------ Data for this task ------

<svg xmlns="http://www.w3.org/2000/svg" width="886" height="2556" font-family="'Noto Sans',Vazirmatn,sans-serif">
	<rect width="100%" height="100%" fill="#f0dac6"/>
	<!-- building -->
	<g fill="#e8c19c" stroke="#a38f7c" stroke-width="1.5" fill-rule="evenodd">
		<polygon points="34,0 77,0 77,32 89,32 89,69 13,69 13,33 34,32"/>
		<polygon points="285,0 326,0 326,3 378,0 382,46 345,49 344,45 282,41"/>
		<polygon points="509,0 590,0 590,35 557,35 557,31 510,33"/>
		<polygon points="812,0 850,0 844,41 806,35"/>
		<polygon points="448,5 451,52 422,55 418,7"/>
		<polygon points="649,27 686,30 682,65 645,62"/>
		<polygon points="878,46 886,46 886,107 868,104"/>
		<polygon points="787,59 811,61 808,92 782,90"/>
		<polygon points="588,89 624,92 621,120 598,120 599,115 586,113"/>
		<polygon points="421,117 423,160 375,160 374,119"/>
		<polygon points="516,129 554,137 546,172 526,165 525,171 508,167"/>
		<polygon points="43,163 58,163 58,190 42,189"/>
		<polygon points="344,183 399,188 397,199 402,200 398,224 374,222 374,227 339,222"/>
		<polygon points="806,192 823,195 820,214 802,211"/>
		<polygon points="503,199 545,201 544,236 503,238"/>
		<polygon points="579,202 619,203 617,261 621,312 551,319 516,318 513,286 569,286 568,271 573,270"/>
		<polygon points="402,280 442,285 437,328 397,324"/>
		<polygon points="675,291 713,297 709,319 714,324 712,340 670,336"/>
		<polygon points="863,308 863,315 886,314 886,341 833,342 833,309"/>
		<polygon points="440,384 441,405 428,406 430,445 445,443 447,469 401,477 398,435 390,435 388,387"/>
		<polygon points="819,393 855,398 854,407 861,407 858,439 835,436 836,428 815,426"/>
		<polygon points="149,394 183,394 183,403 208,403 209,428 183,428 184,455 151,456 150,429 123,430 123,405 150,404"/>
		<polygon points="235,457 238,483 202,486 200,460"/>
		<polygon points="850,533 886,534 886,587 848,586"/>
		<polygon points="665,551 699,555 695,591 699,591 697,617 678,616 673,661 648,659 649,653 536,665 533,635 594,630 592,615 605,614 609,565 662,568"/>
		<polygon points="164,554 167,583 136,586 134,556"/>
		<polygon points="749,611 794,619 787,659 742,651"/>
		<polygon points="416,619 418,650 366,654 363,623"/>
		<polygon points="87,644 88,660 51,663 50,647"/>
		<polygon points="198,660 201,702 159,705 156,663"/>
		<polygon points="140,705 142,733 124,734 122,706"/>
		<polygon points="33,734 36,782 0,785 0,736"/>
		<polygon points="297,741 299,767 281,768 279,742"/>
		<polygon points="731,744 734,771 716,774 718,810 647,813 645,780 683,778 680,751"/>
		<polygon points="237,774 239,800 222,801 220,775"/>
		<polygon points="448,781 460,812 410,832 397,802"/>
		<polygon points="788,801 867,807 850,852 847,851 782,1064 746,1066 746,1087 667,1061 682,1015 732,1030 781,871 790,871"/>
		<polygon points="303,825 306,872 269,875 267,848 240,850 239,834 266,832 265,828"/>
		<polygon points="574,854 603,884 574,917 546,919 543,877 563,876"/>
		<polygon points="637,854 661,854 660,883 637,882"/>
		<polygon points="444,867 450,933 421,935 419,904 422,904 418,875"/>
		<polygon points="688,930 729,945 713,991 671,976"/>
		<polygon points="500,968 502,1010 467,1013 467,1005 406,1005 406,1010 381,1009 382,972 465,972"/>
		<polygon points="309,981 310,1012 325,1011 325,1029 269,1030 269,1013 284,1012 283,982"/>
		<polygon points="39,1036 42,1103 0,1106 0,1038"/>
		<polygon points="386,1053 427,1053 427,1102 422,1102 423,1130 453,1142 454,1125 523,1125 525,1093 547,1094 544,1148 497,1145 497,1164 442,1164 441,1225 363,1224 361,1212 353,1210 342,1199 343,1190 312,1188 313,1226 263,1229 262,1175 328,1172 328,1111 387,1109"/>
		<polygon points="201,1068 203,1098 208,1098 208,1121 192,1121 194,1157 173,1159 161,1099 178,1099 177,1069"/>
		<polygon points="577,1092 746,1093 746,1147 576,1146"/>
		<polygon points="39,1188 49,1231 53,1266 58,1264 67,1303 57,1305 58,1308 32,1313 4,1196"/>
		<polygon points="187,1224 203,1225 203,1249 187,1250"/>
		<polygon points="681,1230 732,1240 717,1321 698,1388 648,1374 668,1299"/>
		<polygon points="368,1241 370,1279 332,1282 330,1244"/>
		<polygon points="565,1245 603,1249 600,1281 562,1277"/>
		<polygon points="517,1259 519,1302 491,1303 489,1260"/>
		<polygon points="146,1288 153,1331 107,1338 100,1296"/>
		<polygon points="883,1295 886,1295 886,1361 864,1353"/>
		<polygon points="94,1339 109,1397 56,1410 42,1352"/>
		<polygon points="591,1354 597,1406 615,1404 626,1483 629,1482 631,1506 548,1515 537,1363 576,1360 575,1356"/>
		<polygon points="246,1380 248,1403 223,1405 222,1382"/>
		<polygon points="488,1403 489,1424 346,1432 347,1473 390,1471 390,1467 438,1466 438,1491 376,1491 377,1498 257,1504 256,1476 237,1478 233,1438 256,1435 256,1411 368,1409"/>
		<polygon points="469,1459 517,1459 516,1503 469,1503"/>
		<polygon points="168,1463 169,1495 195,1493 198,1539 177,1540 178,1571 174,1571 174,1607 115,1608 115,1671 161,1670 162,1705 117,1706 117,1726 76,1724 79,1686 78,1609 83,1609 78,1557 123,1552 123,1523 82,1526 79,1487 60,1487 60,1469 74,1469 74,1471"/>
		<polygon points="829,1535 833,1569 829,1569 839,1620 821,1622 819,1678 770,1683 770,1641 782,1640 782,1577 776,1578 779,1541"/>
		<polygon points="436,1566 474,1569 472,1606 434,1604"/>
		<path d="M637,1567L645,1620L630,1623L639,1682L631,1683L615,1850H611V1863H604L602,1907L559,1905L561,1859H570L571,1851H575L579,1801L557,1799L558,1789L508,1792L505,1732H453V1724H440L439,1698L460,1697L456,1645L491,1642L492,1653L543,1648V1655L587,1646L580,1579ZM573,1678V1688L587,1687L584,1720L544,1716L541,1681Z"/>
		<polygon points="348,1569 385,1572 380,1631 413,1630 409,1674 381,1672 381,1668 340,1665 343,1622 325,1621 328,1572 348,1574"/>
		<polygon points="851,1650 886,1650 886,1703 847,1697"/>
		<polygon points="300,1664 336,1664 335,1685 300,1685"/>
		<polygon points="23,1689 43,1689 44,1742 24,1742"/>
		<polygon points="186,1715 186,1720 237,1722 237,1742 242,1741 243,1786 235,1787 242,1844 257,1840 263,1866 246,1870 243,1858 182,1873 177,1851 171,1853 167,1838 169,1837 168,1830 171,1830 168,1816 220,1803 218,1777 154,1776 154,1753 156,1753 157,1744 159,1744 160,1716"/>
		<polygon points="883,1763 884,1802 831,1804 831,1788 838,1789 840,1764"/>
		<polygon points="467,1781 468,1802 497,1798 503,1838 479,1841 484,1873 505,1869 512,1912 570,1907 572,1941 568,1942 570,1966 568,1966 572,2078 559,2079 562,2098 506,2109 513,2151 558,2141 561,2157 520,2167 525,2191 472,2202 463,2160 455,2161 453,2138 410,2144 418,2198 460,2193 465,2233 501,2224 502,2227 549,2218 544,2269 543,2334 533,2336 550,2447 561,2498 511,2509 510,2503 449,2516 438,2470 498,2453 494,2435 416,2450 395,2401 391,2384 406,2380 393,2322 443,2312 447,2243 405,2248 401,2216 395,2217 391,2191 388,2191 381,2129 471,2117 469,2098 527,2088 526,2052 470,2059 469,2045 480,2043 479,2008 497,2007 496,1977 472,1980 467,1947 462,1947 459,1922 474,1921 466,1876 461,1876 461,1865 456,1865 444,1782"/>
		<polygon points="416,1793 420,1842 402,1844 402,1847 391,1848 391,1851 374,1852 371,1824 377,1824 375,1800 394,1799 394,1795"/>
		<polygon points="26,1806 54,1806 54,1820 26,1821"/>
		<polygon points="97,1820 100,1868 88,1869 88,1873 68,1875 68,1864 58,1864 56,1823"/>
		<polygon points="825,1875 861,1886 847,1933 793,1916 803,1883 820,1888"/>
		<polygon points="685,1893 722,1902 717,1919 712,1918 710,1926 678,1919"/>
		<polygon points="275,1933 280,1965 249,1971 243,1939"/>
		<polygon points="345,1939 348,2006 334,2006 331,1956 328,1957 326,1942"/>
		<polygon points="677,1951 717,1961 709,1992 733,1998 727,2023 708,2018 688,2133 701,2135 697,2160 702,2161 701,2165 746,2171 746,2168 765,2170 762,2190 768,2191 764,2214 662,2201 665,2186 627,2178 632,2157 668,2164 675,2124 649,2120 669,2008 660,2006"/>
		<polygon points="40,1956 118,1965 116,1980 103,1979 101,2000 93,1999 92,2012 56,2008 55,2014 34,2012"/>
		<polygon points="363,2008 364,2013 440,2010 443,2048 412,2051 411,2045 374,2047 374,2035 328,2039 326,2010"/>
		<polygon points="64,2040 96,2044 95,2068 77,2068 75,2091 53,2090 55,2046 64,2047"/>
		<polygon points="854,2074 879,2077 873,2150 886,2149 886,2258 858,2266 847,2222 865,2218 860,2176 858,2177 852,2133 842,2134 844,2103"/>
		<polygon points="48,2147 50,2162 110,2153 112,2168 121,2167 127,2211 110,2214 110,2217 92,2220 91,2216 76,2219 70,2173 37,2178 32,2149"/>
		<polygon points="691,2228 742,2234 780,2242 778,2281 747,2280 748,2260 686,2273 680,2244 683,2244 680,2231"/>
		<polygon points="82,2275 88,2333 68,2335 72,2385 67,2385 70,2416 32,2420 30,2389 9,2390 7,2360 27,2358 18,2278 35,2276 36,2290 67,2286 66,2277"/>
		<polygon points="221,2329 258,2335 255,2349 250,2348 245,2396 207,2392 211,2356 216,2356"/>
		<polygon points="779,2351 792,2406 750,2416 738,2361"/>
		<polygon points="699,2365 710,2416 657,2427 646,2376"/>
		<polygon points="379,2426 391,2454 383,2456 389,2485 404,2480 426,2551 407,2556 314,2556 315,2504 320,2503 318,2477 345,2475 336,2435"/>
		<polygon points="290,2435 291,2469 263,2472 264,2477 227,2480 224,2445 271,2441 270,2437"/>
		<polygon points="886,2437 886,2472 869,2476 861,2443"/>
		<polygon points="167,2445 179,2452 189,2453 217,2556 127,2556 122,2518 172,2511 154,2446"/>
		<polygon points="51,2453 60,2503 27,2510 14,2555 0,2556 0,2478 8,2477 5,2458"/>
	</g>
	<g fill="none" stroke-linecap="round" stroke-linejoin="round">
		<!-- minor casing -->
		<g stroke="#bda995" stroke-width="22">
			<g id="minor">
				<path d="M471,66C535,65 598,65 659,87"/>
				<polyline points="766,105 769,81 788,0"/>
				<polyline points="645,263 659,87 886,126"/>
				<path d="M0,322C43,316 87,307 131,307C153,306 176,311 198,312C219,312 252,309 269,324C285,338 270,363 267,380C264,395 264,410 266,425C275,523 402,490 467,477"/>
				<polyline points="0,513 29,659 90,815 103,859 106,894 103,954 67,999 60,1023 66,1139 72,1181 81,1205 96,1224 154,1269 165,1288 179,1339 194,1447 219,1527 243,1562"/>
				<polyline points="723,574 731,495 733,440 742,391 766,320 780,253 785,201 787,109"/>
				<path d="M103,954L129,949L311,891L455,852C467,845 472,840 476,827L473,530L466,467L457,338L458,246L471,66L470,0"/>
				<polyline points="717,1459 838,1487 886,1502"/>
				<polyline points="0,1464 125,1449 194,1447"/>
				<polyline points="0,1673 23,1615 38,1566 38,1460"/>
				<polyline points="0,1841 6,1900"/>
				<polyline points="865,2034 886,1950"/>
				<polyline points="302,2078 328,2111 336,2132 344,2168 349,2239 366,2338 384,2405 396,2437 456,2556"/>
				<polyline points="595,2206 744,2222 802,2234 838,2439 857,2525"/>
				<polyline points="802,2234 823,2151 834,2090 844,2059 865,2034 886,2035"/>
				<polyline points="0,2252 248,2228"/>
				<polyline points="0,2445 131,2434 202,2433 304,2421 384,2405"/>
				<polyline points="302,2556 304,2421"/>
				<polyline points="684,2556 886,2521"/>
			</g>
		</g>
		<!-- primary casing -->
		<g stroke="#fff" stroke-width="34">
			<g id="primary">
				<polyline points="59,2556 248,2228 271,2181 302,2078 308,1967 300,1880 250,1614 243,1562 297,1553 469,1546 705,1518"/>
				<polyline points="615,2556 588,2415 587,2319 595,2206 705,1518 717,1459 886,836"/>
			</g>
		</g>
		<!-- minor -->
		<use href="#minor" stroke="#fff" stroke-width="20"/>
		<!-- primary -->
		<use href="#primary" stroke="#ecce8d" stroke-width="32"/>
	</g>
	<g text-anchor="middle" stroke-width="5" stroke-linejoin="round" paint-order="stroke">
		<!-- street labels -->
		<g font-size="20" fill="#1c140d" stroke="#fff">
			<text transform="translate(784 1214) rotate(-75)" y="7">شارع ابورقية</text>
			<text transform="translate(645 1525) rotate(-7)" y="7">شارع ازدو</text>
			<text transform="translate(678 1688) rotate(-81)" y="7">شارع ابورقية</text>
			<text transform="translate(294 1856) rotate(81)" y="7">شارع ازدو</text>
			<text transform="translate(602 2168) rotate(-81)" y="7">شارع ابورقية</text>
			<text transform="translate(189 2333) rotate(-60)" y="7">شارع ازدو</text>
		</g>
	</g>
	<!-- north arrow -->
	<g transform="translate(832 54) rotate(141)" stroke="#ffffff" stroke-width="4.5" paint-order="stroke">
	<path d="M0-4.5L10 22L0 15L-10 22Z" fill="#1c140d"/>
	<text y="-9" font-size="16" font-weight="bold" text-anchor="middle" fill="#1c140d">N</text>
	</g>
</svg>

------

What you should do —
Lines in the data that include the word "middle" should all be copied.

Answer for the task —
	<g text-anchor="middle" stroke-width="5" stroke-linejoin="round" paint-order="stroke">
	<text y="-9" font-size="16" font-weight="bold" text-anchor="middle" fill="#1c140d">N</text>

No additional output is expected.